_YOUR GOAL_: Print the records below exactly as they appear. Omit all pictures.

_MATERIAL SHOWN_:
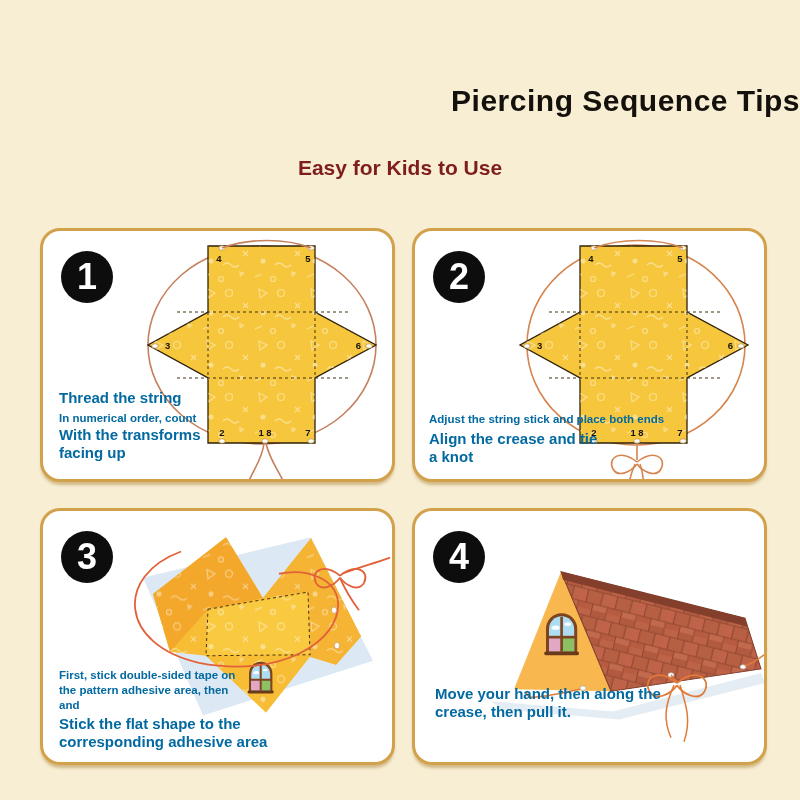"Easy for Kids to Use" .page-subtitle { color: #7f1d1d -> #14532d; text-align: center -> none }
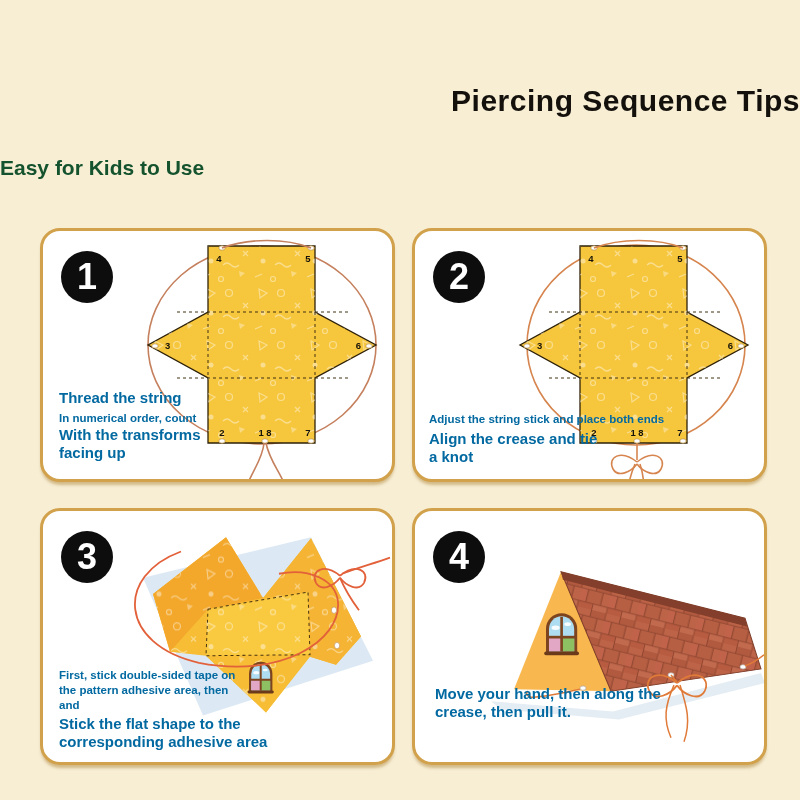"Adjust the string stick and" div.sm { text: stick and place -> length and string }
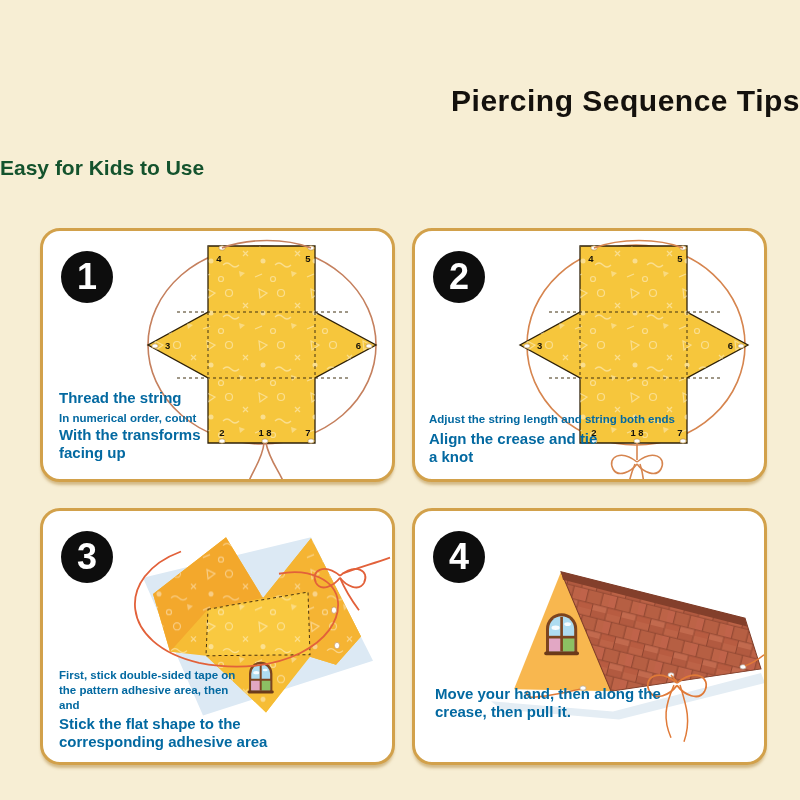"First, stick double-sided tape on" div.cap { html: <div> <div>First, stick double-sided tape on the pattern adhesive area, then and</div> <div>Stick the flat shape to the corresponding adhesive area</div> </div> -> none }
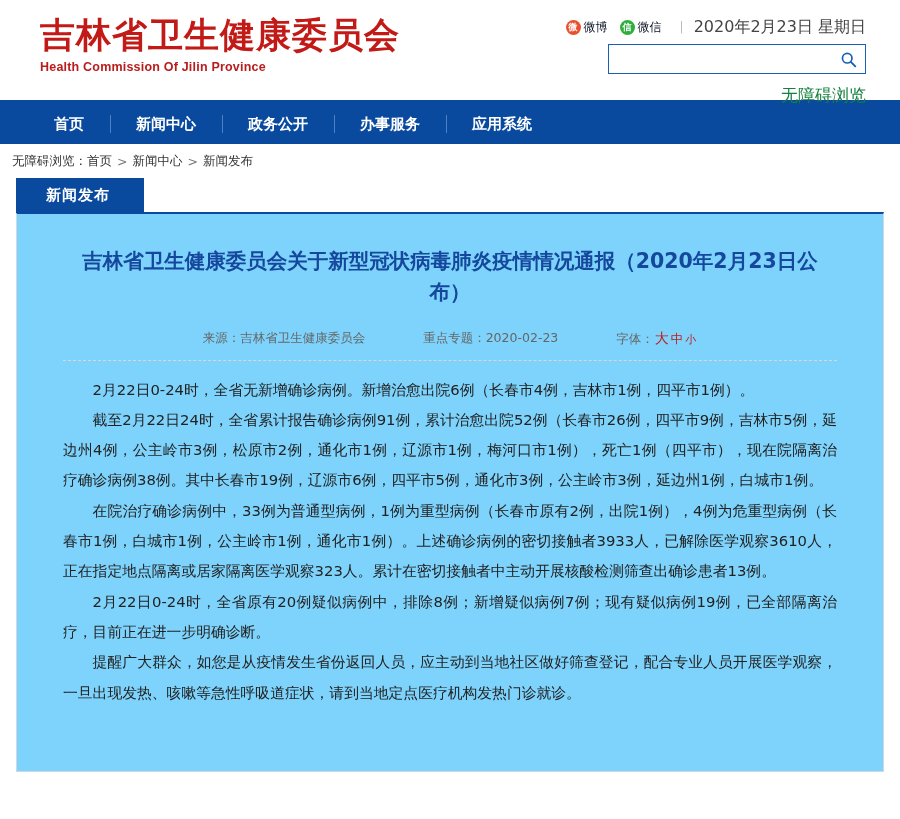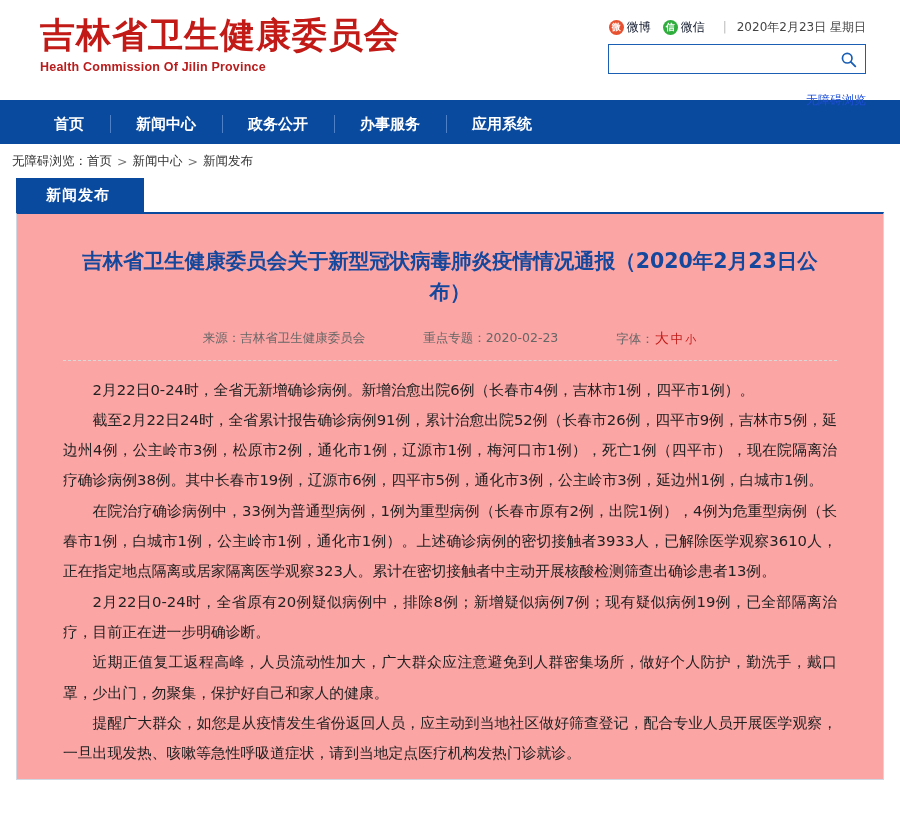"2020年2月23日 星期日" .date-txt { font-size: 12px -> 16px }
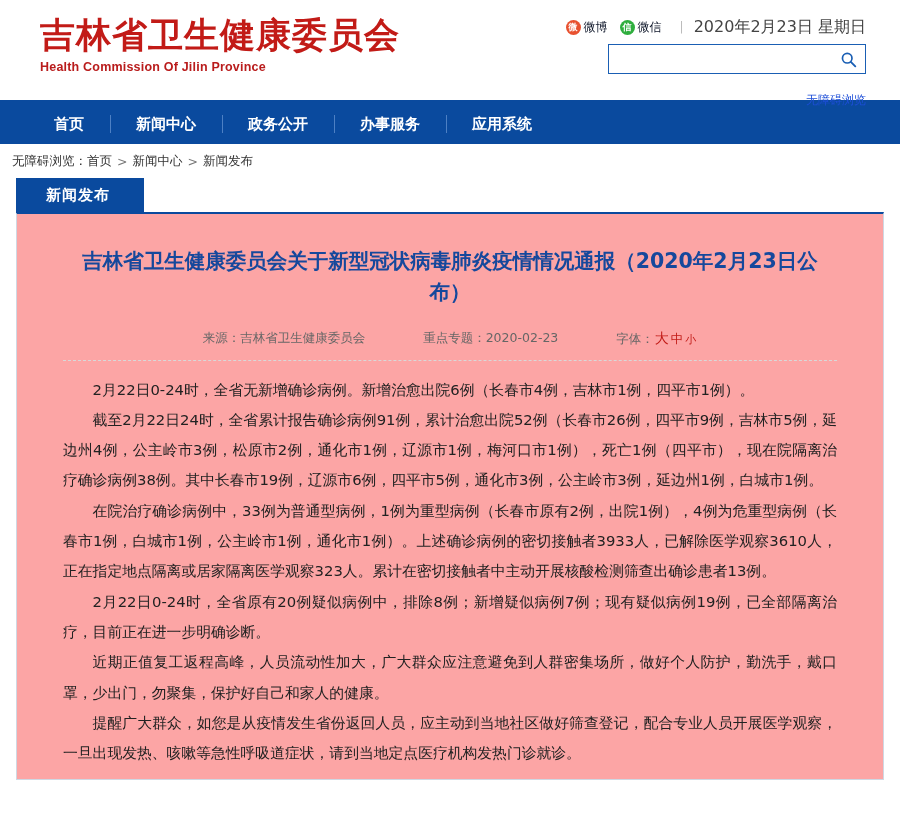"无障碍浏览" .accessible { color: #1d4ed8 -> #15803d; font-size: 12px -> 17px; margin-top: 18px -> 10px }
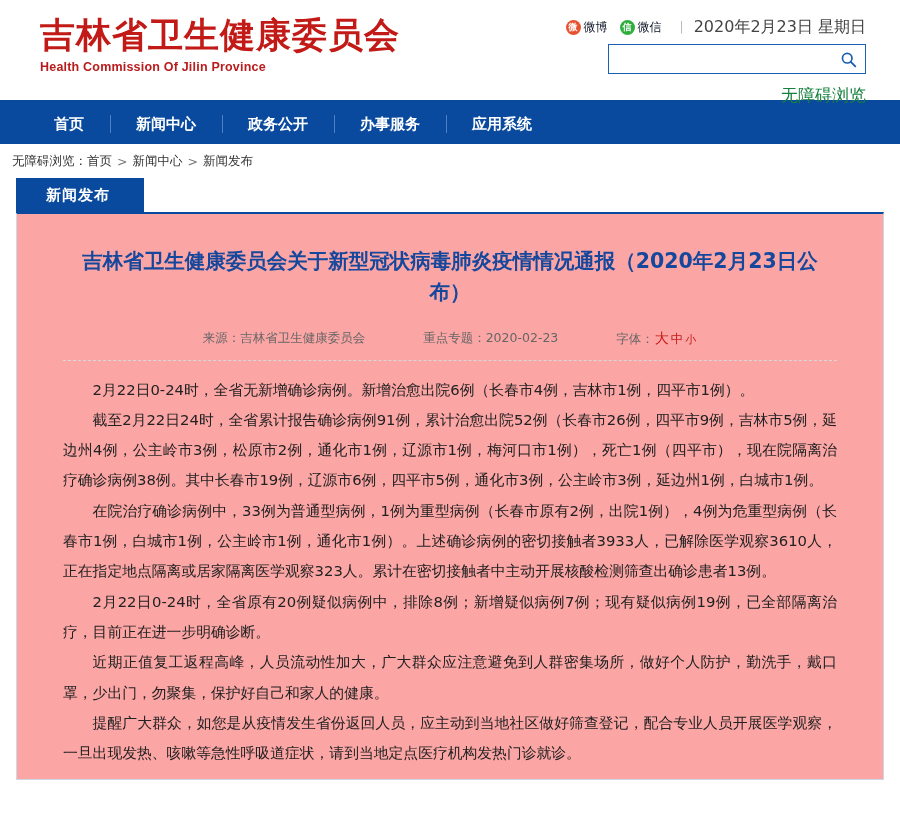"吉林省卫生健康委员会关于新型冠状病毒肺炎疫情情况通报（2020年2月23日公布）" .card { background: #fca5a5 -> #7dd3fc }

_RESPONSE TO THE TASK_:
"Easy for Kids to Use" .page-subtitle { color: #7f1d1d -> #14532d; text-align: center -> none }
"Adjust the string stick and" div.sm { text: stick and place -> length and string }
"First, stick double-sided tape on" div.cap { html: <div> <div>First, stick double-sided tape on the pattern adhesive area, then and</div> <div>Stick the flat shape to the corresponding adhesive area</div> </div> -> none }
"2020年2月23日 星期日" .date-txt { font-size: 12px -> 16px }
"无障碍浏览" .accessible { color: #1d4ed8 -> #15803d; font-size: 12px -> 17px; margin-top: 18px -> 10px }
"吉林省卫生健康委员会关于新型冠状病毒肺炎疫情情况通报（2020年2月23日公布）" .card { background: #fca5a5 -> #7dd3fc }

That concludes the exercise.